Stupidity

Thug #1: It don’t feel like Sunday.
Thug #2: Yo, it don’t feel like a day of the week.

–Miami Beach, Florida

Overheard by: monkeybaba

Teen girl: We don't eat souvlakis. My dad hates Mexican food.

–Brighton Beach, Australia

Girl #1, looking at sand dunes: Look! A rabbit!
Girl #2: Rabbits can't breath under water.
Girl #3: Sea hare!

–Salt Mantra, NSW Australia

Co-ed: But the book wasn’t even that long, and I drive stick, so I can really handle my phallic symbols.

–Daytona Beach, Florida

Overheard by: Liz Burrin

40-something woman: You're from Turkey? What language do they speak there?
Turkish guy: Uh… Turkish.
40-something woman: There's a language called Turkish? Really? Do a lot of people speak it?
Turkish guy: Well, yeah, more than a thousand years ago in central Asia…
40-something woman, interrupting: Chinese people speak Turkish? I didn't know that!

–Vancouver, Canadia

Creepster: Her dad says I’m too old to be hitting on a 13-year-old girl, so I do the math. But if you let them get their belly button pierced, they are going to get attention.

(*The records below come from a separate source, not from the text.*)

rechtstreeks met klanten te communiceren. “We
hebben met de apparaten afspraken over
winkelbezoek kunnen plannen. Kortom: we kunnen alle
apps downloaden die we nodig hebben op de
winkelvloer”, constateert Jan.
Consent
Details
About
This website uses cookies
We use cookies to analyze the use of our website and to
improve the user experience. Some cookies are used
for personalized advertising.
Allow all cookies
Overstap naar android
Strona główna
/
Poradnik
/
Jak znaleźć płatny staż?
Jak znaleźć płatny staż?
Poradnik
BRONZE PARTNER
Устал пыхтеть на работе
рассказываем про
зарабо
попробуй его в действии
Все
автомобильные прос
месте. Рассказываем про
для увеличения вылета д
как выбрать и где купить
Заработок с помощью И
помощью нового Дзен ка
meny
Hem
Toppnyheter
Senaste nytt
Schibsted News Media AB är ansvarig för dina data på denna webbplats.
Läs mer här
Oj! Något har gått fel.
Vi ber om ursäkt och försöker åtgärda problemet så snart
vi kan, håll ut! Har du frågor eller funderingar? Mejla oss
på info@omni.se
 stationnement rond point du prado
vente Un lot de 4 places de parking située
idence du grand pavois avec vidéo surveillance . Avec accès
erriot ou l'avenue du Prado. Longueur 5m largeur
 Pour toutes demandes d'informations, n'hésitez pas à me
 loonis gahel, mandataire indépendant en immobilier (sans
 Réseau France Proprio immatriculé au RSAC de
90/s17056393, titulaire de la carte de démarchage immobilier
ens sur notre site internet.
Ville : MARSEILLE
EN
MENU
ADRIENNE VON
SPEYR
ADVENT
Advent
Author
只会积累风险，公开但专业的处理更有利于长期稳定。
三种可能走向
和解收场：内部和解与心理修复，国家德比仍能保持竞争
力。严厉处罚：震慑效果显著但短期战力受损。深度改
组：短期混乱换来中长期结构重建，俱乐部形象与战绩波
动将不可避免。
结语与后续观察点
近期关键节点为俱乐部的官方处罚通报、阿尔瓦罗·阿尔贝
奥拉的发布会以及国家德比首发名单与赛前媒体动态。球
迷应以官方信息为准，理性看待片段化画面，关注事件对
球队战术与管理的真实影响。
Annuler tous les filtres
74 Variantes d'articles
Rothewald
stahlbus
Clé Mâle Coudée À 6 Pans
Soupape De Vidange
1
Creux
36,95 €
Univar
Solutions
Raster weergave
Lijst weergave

–St. Simon’s Island, Georgia

Overheard by: Dragoman

Big burly tattooed Bostonian man: They found 'em in Jersey and Lake Michigan.

–Cape Cod Beach, Massachusetts

Overheard by: Nancy and Andrea

Girlfriend: It’s so beautiful here in Cape Cod. Wasn’t David Copperfield set in Cape Cod?
Boyfriend: Wait? You mean like the magician?

–Ferry to Nantucket, Massachusetts

Overheard by: JFN

Small child, screaming: Do you have a boat?
Man in giant boat off shore: Yes.

–North Carolina

Overheard by: jen

Movie critic #1: You know that movie, with Tom Hanks, where he plays the drunk baseball player? And the women are the players because the men are gone?
Movie critic #2: Where?
Movie critic #3: To war.
Movie critic #2: So the women played baseball? That wasn’t a movie.
Movie critic #1: You know, the movie has that star that’s on TV. Bette Davis’ daughter.
Movie critic #3: Who?

Debate goes on for several minutes.

Movie critic #1: Wait, it’s Geena Davis! She’s Betty Davis’ daughter! See the resemblence in the eyes?
Movie critic #3: Didn’t Betty Davis hate Geena because she was tall?
Movie critic #1: Well, she got the part anyway, didn’t she? Geesh, I wish I could remember the name of that movie!